PROBLEM TO SOLVE
Extend the forum thread below about the minpin puppy that snaps, starting right after its final line.

SUPPLIED PASSAGE
--------------------

# How to stop minpin from snapping?



## lovefaithope2 (May 23, 2009)

How do I stop my new minpin puppy (16wks) from snapping? He snaps whenever I go to pick him up and he isn't ready to quit playing. He snaps at me and my husband. He has actually bitten my husband, but not hard. We just want to know how to take care of this early and appropriately. Any suggestions from more experienced dog owners? Thanks


----------



## RRM_Mom08 (May 5, 2008)

wow just wow....Where did you get this puppy from ?


----------



## Willowy (Dec 10, 2007)

Is he really snapping/biting aggressively, or is it normal puppy nipping? I would say that if he's showing true aggression at this age, you should contact a qualified behaviorist. But puppy nipping is very normal and he should outgrow it if you are consistent in his training.


----------



## RRM_Mom08 (May 5, 2008)

While I agree a playful mouthing in a pup is normal ...but this sounds like more then that and honestly with all the puppies I have bred,fostered and rescued we have never had a puppy snap at us.Maybe we have been very lucky and blessed..??


----------



## Willowy (Dec 10, 2007)

Yeah, but one person's "snapping" is another person's "nipping"......I wonder if the pup is TRULY aggressive?


----------



## lovefaithope2 (May 23, 2009)

--------------------

DATA EXCERPTS

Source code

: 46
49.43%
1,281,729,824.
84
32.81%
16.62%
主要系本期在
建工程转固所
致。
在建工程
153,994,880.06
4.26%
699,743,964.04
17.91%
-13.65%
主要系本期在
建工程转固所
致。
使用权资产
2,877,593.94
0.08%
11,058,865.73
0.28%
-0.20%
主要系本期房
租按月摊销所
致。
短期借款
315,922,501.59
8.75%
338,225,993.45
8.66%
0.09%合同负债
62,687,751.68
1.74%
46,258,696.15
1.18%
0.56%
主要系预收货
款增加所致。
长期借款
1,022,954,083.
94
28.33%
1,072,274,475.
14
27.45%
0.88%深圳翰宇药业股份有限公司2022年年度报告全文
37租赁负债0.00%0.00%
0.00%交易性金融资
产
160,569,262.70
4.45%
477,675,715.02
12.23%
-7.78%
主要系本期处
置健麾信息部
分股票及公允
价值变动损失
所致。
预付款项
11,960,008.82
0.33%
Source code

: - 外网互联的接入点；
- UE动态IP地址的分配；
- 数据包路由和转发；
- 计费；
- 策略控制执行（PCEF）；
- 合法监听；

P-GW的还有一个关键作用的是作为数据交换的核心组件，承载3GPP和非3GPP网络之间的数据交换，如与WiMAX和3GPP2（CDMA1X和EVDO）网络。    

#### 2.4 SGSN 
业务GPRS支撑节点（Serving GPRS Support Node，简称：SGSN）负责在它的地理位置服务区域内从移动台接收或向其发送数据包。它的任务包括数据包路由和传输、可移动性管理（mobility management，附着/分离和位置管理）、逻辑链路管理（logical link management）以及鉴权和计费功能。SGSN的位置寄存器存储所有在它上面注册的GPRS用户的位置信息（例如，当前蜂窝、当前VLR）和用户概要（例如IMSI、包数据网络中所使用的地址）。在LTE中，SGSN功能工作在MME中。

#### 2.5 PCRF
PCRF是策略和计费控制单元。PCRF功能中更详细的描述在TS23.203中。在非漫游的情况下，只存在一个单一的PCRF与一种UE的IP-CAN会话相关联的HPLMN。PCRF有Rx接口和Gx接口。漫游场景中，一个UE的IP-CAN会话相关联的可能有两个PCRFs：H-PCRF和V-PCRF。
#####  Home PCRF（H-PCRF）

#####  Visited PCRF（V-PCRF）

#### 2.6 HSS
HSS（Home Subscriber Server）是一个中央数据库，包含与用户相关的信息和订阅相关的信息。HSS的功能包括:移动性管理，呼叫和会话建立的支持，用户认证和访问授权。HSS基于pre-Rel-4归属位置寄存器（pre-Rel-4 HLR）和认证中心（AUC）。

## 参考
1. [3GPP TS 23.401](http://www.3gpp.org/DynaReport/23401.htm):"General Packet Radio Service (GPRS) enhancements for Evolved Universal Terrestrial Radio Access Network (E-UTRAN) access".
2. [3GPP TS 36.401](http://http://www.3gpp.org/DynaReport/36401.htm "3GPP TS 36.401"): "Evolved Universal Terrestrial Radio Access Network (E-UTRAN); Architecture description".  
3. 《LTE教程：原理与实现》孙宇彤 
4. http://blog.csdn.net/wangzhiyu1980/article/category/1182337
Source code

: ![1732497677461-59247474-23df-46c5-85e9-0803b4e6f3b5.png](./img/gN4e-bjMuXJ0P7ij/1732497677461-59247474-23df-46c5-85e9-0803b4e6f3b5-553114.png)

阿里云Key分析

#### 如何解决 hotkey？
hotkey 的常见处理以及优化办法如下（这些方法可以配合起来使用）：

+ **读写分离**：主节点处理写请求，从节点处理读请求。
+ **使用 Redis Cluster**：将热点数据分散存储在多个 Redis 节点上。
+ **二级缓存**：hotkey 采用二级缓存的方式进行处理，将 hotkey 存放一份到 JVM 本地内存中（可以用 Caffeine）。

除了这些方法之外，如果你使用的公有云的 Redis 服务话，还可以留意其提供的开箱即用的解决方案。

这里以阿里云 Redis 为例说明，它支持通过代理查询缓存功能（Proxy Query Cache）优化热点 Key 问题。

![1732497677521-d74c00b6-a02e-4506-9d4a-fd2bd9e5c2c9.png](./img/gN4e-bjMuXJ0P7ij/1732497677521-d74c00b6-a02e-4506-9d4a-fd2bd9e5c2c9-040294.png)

--------------------

TASK ANSWER
Our puppy is truly snapping, not just puppy nipping or mouthing. We are going to the vet for routine check up tomorrow, and I am going to ask him about it as well. I will post what my vet says. Oh, and I got this puppy from a local lady that breeds them.


----------



## HORSEandHOUND (May 28, 2009)

lovefaithope2 said:


> Our puppy is truly snapping, not just puppy nipping or mouthing. We are going to the vet for routine check up tomorrow, and I am going to ask him about it as well. I will post what my vet says. Oh, and I got this puppy from a local lady that breeds them.


i am glad that you are taking initiative on this serious matter. If I were in your shoes, i would notify the breeder, contact the vet (good work!), and get a referral for a doggy behaviorist. In all honesty if it were me and i wasnt terribly attached to her yet i'd send her back to the breeder and get a refund. I wouldnt risk having a dog that bitey in my home; its all you need for her to bite someone when you are walking her one day and get sued. 
i've actually witnessed a min pin so aggressive that she strangled herself until she passed out at the end or a lead trying to attack a human. I later learned that this is sadly a characteristic seen in poorly bred min pins. 
best of luck to you, sincerely hope you can find a good solution with a positive outcome.


----------



## RRM_Mom08 (May 5, 2008)

ditto to the above... I would contact the breeder and probely return her (this is just my opnion as I have children and will not tolerate any type of aggression)


----------



## lovefaithope2 (May 23, 2009)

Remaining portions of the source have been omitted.